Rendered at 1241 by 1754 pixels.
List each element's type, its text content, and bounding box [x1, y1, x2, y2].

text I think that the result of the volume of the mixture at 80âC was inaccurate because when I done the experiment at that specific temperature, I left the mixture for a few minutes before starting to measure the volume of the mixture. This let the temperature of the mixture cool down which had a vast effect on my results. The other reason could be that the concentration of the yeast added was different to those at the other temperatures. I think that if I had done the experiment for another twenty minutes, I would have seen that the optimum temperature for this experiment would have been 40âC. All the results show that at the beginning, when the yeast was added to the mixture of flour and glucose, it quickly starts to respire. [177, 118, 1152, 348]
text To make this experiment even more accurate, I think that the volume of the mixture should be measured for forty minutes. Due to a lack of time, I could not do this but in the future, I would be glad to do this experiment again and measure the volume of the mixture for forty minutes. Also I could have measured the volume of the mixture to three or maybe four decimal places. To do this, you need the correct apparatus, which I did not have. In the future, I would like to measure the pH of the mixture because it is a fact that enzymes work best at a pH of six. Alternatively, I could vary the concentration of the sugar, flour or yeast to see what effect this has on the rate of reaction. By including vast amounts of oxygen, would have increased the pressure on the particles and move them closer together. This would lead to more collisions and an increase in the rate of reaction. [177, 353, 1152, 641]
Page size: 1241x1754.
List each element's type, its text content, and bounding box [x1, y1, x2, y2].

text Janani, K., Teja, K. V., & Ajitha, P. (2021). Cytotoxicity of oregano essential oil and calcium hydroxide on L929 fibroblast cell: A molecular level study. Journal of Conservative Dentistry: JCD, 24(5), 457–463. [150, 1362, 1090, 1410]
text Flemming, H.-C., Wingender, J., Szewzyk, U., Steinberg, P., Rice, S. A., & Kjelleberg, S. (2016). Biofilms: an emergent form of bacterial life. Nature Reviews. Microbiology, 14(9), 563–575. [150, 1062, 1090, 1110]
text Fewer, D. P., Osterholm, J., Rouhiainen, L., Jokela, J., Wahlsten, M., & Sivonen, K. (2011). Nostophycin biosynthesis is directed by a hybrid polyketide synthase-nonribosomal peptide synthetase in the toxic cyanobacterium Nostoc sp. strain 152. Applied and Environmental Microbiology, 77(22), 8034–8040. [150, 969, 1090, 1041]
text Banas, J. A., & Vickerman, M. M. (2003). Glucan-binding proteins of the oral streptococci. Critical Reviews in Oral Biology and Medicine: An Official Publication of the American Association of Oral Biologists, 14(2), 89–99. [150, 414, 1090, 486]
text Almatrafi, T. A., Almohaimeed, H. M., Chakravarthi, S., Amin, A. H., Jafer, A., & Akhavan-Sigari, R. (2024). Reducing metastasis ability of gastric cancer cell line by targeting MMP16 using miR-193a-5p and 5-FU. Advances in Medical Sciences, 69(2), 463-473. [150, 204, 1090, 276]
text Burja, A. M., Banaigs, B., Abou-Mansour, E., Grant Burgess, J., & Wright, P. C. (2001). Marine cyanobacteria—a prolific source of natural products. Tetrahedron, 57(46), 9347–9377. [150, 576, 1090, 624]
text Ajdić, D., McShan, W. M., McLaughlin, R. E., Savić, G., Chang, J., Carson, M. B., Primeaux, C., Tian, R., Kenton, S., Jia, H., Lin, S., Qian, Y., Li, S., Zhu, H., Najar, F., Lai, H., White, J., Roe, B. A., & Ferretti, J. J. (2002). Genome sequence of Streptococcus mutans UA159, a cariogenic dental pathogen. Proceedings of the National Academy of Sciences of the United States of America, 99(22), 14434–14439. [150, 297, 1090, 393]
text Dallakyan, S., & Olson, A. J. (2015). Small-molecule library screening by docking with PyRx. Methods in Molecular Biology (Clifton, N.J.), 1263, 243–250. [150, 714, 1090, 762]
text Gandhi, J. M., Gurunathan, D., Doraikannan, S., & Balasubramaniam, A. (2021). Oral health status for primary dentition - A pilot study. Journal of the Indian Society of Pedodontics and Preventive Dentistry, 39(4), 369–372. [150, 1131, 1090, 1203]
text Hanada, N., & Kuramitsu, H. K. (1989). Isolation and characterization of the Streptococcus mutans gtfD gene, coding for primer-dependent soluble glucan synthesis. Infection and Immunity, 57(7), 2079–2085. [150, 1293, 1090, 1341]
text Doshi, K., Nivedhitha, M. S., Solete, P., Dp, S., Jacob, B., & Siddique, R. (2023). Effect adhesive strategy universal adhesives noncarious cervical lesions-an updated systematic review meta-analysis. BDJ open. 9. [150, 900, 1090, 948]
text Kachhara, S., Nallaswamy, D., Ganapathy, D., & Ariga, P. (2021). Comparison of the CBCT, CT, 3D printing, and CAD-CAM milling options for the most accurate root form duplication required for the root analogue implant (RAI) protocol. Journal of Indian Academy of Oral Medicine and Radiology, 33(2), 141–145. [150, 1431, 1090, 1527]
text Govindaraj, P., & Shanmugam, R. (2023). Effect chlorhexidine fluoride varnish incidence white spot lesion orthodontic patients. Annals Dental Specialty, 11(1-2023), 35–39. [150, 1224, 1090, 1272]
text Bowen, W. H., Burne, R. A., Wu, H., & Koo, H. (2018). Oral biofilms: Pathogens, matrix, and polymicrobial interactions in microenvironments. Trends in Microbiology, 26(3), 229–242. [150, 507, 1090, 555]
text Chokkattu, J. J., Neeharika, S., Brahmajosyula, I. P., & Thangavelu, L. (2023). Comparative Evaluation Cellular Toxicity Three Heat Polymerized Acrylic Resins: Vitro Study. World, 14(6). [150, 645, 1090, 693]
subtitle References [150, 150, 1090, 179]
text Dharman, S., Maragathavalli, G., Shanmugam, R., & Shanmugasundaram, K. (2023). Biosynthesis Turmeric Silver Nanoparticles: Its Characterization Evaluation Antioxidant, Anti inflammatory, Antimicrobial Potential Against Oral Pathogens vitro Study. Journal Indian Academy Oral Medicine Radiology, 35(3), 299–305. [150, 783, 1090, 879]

What is expected -> Please output the records once more, exactly as they were written.

Solution to this problem ->
Rendered at 1241 by 1754 pixels.
List each element's type, its text content, and bounding box [x1, y1, x2, y2].

text I think that the result of the volume of the mixture at 80âC was inaccurate because when I done the experiment at that specific temperature, I left the mixture for a few minutes before starting to measure the volume of the mixture. This let the temperature of the mixture cool down which had a vast effect on my results. The other reason could be that the concentration of the yeast added was different to those at the other temperatures. I think that if I had done the experiment for another twenty minutes, I would have seen that the optimum temperature for this experiment would have been 40âC. All the results show that at the beginning, when the yeast was added to the mixture of flour and glucose, it quickly starts to respire. [177, 118, 1152, 348]
text To make this experiment even more accurate, I think that the volume of the mixture should be measured for forty minutes. Due to a lack of time, I could not do this but in the future, I would be glad to do this experiment again and measure the volume of the mixture for forty minutes. Also I could have measured the volume of the mixture to three or maybe four decimal places. To do this, you need the correct apparatus, which I did not have. In the future, I would like to measure the pH of the mixture because it is a fact that enzymes work best at a pH of six. Alternatively, I could vary the concentration of the sugar, flour or yeast to see what effect this has on the rate of reaction. By including vast amounts of oxygen, would have increased the pressure on the particles and move them closer together. This would lead to more collisions and an increase in the rate of reaction. [177, 353, 1152, 641]
Page size: 1241x1754.
List each element's type, its text content, and bounding box [x1, y1, x2, y2].

text Janani, K., Teja, K. V., & Ajitha, P. (2021). Cytotoxicity of oregano essential oil and calcium hydroxide on L929 fibroblast cell: A molecular level study. Journal of Conservative Dentistry: JCD, 24(5), 457–463. [150, 1362, 1090, 1410]
text Flemming, H.-C., Wingender, J., Szewzyk, U., Steinberg, P., Rice, S. A., & Kjelleberg, S. (2016). Biofilms: an emergent form of bacterial life. Nature Reviews. Microbiology, 14(9), 563–575. [150, 1062, 1090, 1110]
text Fewer, D. P., Osterholm, J., Rouhiainen, L., Jokela, J., Wahlsten, M., & Sivonen, K. (2011). Nostophycin biosynthesis is directed by a hybrid polyketide synthase-nonribosomal peptide synthetase in the toxic cyanobacterium Nostoc sp. strain 152. Applied and Environmental Microbiology, 77(22), 8034–8040. [150, 969, 1090, 1041]
text Banas, J. A., & Vickerman, M. M. (2003). Glucan-binding proteins of the oral streptococci. Critical Reviews in Oral Biology and Medicine: An Official Publication of the American Association of Oral Biologists, 14(2), 89–99. [150, 414, 1090, 486]
text Almatrafi, T. A., Almohaimeed, H. M., Chakravarthi, S., Amin, A. H., Jafer, A., & Akhavan-Sigari, R. (2024). Reducing metastasis ability of gastric cancer cell line by targeting MMP16 using miR-193a-5p and 5-FU. Advances in Medical Sciences, 69(2), 463-473. [150, 204, 1090, 276]
text Burja, A. M., Banaigs, B., Abou-Mansour, E., Grant Burgess, J., & Wright, P. C. (2001). Marine cyanobacteria—a prolific source of natural products. Tetrahedron, 57(46), 9347–9377. [150, 576, 1090, 624]
text Ajdić, D., McShan, W. M., McLaughlin, R. E., Savić, G., Chang, J., Carson, M. B., Primeaux, C., Tian, R., Kenton, S., Jia, H., Lin, S., Qian, Y., Li, S., Zhu, H., Najar, F., Lai, H., White, J., Roe, B. A., & Ferretti, J. J. (2002). Genome sequence of Streptococcus mutans UA159, a cariogenic dental pathogen. Proceedings of the National Academy of Sciences of the United States of America, 99(22), 14434–14439. [150, 297, 1090, 393]
text Dallakyan, S., & Olson, A. J. (2015). Small-molecule library screening by docking with PyRx. Methods in Molecular Biology (Clifton, N.J.), 1263, 243–250. [150, 714, 1090, 762]
text Gandhi, J. M., Gurunathan, D., Doraikannan, S., & Balasubramaniam, A. (2021). Oral health status for primary dentition - A pilot study. Journal of the Indian Society of Pedodontics and Preventive Dentistry, 39(4), 369–372. [150, 1131, 1090, 1203]
text Hanada, N., & Kuramitsu, H. K. (1989). Isolation and characterization of the Streptococcus mutans gtfD gene, coding for primer-dependent soluble glucan synthesis. Infection and Immunity, 57(7), 2079–2085. [150, 1293, 1090, 1341]
text Doshi, K., Nivedhitha, M. S., Solete, P., Dp, S., Jacob, B., & Siddique, R. (2023). Effect adhesive strategy universal adhesives noncarious cervical lesions-an updated systematic review meta-analysis. BDJ open. 9. [150, 900, 1090, 948]
text Kachhara, S., Nallaswamy, D., Ganapathy, D., & Ariga, P. (2021). Comparison of the CBCT, CT, 3D printing, and CAD-CAM milling options for the most accurate root form duplication required for the root analogue implant (RAI) protocol. Journal of Indian Academy of Oral Medicine and Radiology, 33(2), 141–145. [150, 1431, 1090, 1527]
text Govindaraj, P., & Shanmugam, R. (2023). Effect chlorhexidine fluoride varnish incidence white spot lesion orthodontic patients. Annals Dental Specialty, 11(1-2023), 35–39. [150, 1224, 1090, 1272]
text Bowen, W. H., Burne, R. A., Wu, H., & Koo, H. (2018). Oral biofilms: Pathogens, matrix, and polymicrobial interactions in microenvironments. Trends in Microbiology, 26(3), 229–242. [150, 507, 1090, 555]
text Chokkattu, J. J., Neeharika, S., Brahmajosyula, I. P., & Thangavelu, L. (2023). Comparative Evaluation Cellular Toxicity Three Heat Polymerized Acrylic Resins: Vitro Study. World, 14(6). [150, 645, 1090, 693]
subtitle References [150, 150, 1090, 179]
text Dharman, S., Maragathavalli, G., Shanmugam, R., & Shanmugasundaram, K. (2023). Biosynthesis Turmeric Silver Nanoparticles: Its Characterization Evaluation Antioxidant, Anti inflammatory, Antimicrobial Potential Against Oral Pathogens vitro Study. Journal Indian Academy Oral Medicine Radiology, 35(3), 299–305. [150, 783, 1090, 879]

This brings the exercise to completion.